I, among others, have wondered aloud what the Black Lives Matter movement actually wanted beyond just being “listened to”. After all, I argued, black people are dying, and while raging against the machine might feel cathartic, it is not actually going to result in concrete changes. Hillary Clinton made this point as well when she met with BLM activists. She wanted to know, as did I, what sort of concrete initiatives were they interested in?
I’m happy to see that BLM activists have now come up with exactly what everyone’s been asking for. It’s called Campaign Zero, and it even comes with its own nifty graphic:
Some of these demands are easy: police body cams, for example, have become widely supported on both right and left, and by both activists and police. Others are a little harder: independent investigations of police shootings and better representation of minorities on police forces aren’t universally supported, but they do have fairly wide backing already. And some are more difficult: it will be tough to wean police forces off their up-armored humvees and challenging to end the vogue for broken-windows policing.

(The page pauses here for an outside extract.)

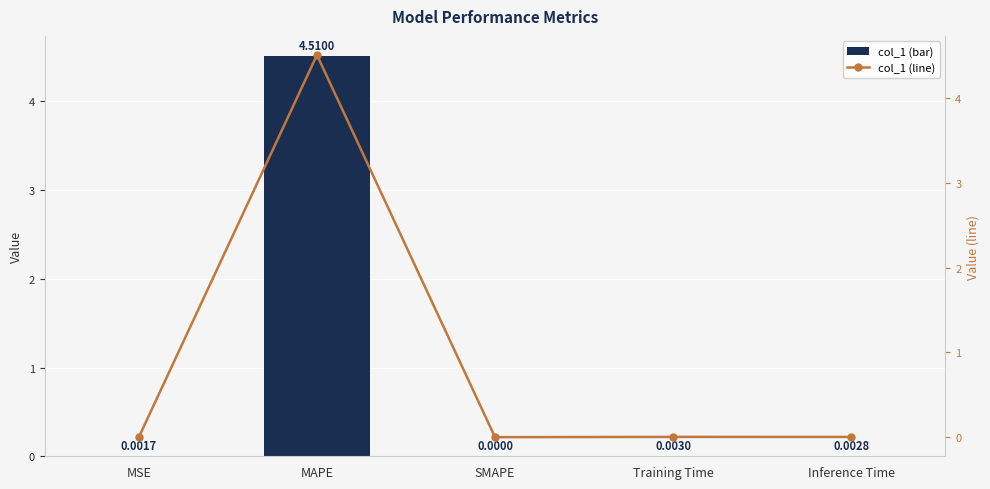

What are all the series names shown in the legend?

col_1 (bar), col_1 (line)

That said, these are all specific and achievable goals. They even have a fact sheet here that tracks some of the presidential candidates and where they stand on each issue. But since most law enforcement activities are run at the state, city or county level, this kind of fact sheet needs to be done locally as well.
All in all, this is very good. BLM won’t get everything it wants—nobody ever does—but Campaign Zero should allow them to avoid the fate of Occupy Wall Street, which generated a ton of passion but never really offered any place to channel it. BLM has now done both, and has a good shot at making their issues important ones during the upcoming presidential campaign.